● **WHAT YOU HAVE TO DO**
Each line containing the word "dịch" must be copied from the material below.

- - -

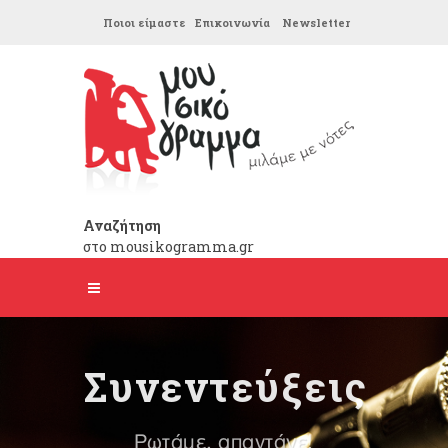
Ποιοι είμαστε
Επικοινωνία
Newsletter
Αναζήτηση
στο mousikogramma.gr
Συνεντεύξεις
Ρωτάμε, απαντάνε!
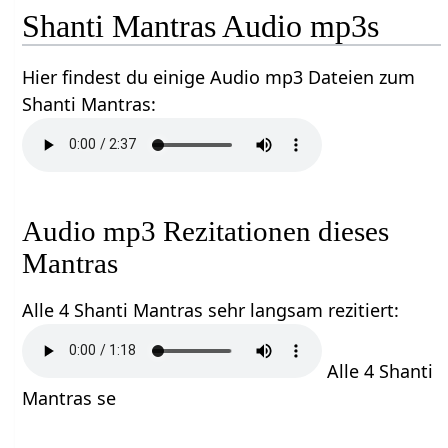
Shanti Mantras Audio mp3s
Hier findest du einige Audio mp3 Dateien zum
Shanti Mantras:
Audio mp3 Rezitationen dieses
Mantras
Alle 4 Shanti Mantras sehr langsam rezitiert:
Alle 4 Shanti
Mantras se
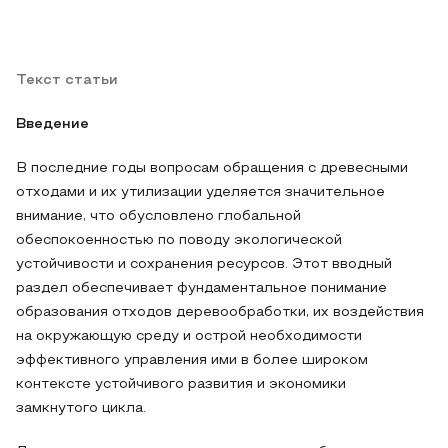
Текст статьи
Введение
В последние годы вопросам обращения с древесными
отходами и их утилизации уделяется значительное
внимание, что обусловлено глобальной
обеспокоенностью по поводу экологической
устойчивости и сохранения ресурсов. Этот вводный
раздел обеспечивает фундаментальное понимание
образования отходов деревообработки, их воздействия
на окружающую среду и острой необходимости
эффективного управления ими в более широком
контексте устойчивого развития и экономики
замкнутого цикла.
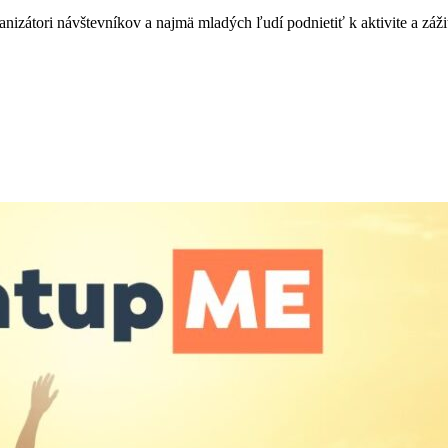
ganizátori návštevníkov a najmä mladých ľudí podnietiť k aktivite a 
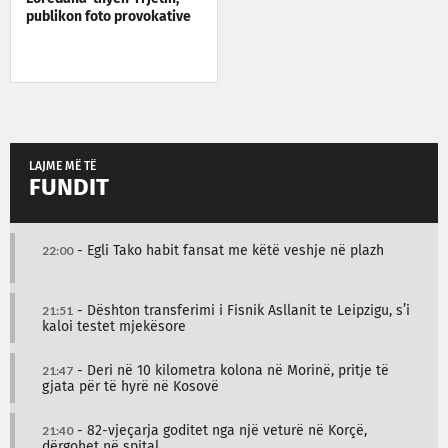
publikon foto provokative
LAJME MË TË
FUNDIT
22:00
- Egli Tako habit fansat me këtë veshje në plazh
21:51
- Dështon transferimi i Fisnik Asllanit te Leipzigu, s’i
kaloi testet mjekësore
21:47
- Deri në 10 kilometra kolona në Morinë, pritje të
gjata për të hyrë në Kosovë
21:40
- 82-vjeçarja goditet nga një veturë në Korçë,
dërgohet në spital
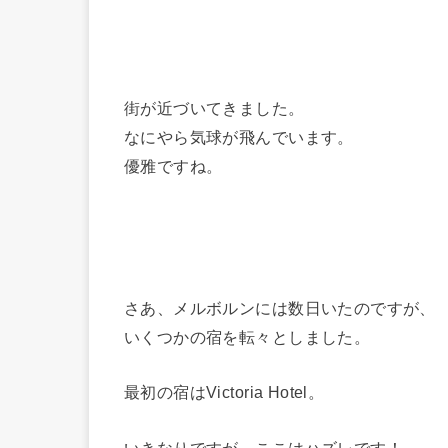
街が近づいてきました。
なにやら気球が飛んでいます。
優雅ですね。
さあ、メルボルンには数日いたのですが、
いくつかの宿を転々としました。
最初の宿はVictoria Hotel。
いきなりですが、ここはハズレです！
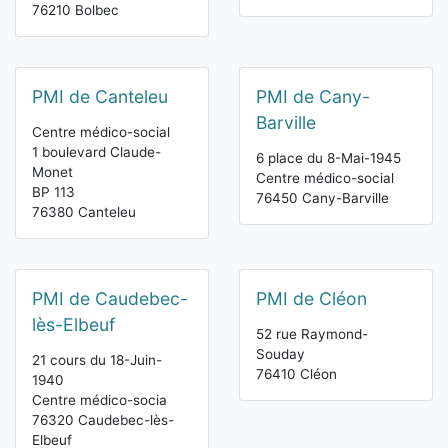
76210 Bolbec
PMI de Canteleu
PMI de Cany-
Barville
Centre médico-social
1 boulevard Claude-
6 place du 8-Mai-1945
Monet
Centre médico-social
BP 113
76450 Cany-Barville
76380 Canteleu
PMI de Caudebec-
PMI de Cléon
lès-Elbeuf
52 rue Raymond-
Souday
21 cours du 18-Juin-
76410 Cléon
1940
Centre médico-socia
76320 Caudebec-lès-
Elbeuf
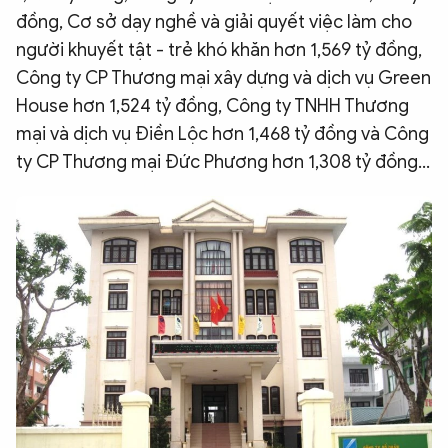
đồng, Cơ sở dạy nghề và giải quyết việc làm cho
người khuyết tật - trẻ khó khăn hơn 1,569 tỷ đồng,
Công ty CP Thương mại xây dựng và dịch vụ Green
House hơn 1,524 tỷ đồng, Công ty TNHH Thương
mại và dịch vụ Điền Lộc hơn 1,468 tỷ đồng và Công
ty CP Thương mại Đức Phương hơn 1,308 tỷ đồng…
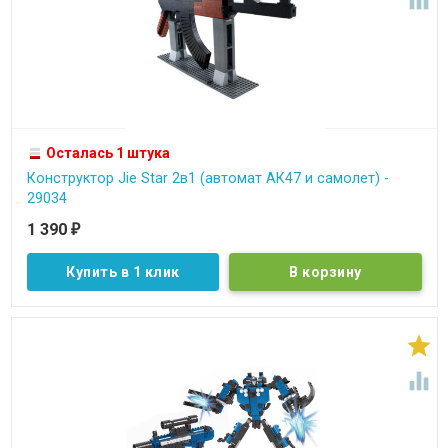
Осталась 1 штука
Конструктор Jie Star 2в1 (автомат АК47 и самолет) -
29034
1 390
₽
Купить в 1 клик



- - -

● **RESPONSE BOX**
Công ty CP Thương mại xây dựng và dịch vụ Green
mại và dịch vụ Điền Lộc hơn 1,468 tỷ đồng và Công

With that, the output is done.